REQUIRED ACTION: Would you reproduce, word for word, everything in the post about artificial grass from "This post has" down to "so with others."?
══ PAGE EXTRACT ══
There is, in the end, no complete escape from this state of alienation.
Yet, I suspect, if I were somehow to shuffle off at least some of these mediations that separate me, then it is possible that the alienation would be less acute. Derrida always (or should I say, “always already”?) connected metaphysics with violence; prioritizing one thing over another is violent because the act of prioritizing so often draws upon the workings of power. This may be a fair critique, but if anything surely the site of violence is not in so-called nature but in the demonic work of alienation itself -- i.e., our distancing from the given world. It may in fact not be possible to undo this distancing, either through narratives of how things work or through the cultivation of an awareness of origins or even by packing up and heading for the woods; however, I think the attempt is worthwhile.
So what happens the next time I walk past my neighbour’s AstroTurf? Do I attempt to think of tiny plankton from the dawn of time and the infinite number of processes that they have undergone to arrive here, sharp and green beneath my feet? It could be an enjoyable exercise.
I think, though, that what an encounter with artificial grass could be a more immediate trigger for is actually a recognition of my neighbour’s and my shared experience of alienation. We are distanced from creation -- together. Both her attempt to surround herself in swaths of plastic to create a kind of pleasant solitude in the middle of the city and my attempt to chop away at the manufactured world through narrative (and, in my yard, through the wild, organic gardens my brother-in-law and mother-in-law have cultivated) are really expressions of this same yearning to return.
Perhaps the metaphysical venture, which Derrida and others have been so critical of in our post-authoritarian era, can be reconceived within this shared space of yearning. The problem with origins is that they can be used to claim some kind of superiority or power. (The Derridean critique derives, after all, from the witness of the Holocaust). Discovering the divinely created roots of a human-made product requires both a realization that things are not as they should be and also the humility to remain uncertain about what the experience of fullness (to borrow Charles Taylor’s word and set it in apposition to alienation) might be.
Is there a lessening of alienation in the still moment my neighbour experiences sitting in her enclosed yard? Perhaps it is not dissimilar to my own sense of reprieve in mourning plankton I never knew, reprocessed into the turf below me. These similar experiences, though quite different in their methods, emphasize the deeply human significance of making the attempt to face alienation head-on and resist. And it underscores the importance of honouring and validating every place that work of resistance might appear.
This post has not truly wrestled with the many questions raised by artificial grass and the implications of a fake plastic earth (to borrow with gratitude from Thom Yorke and his band). Lawns, tennis courts, football stadiums, and even certain kind of footwear (see below): the yearning for the given world and our inability to get there crop up (literally) in all kinds of surprising places. Alienation may be inevitable; however, perhaps it is still worth making the attempt to overcome, to resist, and to do so with others.
In a perfect example of Freudian slippage, I accidentally wrote that sentence initially as: “the metaphysical game that Derrida would accurse me of playing.” Derrida would have loved that.
═══
══ SOURCE DATA ══
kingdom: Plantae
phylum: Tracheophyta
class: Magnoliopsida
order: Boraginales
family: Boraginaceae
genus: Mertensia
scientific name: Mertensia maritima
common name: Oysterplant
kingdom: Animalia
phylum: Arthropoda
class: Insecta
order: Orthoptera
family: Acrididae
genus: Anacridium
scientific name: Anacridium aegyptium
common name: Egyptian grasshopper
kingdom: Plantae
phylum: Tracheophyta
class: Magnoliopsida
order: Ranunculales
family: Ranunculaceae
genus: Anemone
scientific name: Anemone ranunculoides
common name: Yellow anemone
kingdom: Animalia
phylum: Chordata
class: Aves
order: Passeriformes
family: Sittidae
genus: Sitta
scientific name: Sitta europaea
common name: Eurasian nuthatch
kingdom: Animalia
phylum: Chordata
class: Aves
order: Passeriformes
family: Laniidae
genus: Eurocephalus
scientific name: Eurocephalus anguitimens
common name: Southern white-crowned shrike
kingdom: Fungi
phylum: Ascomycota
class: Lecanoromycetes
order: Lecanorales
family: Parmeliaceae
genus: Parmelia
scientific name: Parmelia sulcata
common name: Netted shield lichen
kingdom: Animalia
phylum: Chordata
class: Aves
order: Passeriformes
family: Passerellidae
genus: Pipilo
═══
OUTPUT BELOW:
This post has not truly wrestled with the many questions raised by artificial grass and the implications of a fake plastic earth (to borrow with gratitude from Thom Yorke and his band). Lawns, tennis courts, football stadiums, and even certain kind of footwear (see below): the yearning for the given world and our inability to get there crop up (literally) in all kinds of surprising places. Alienation may be inevitable; however, perhaps it is still worth making the attempt to overcome, to resist, and to do so with others.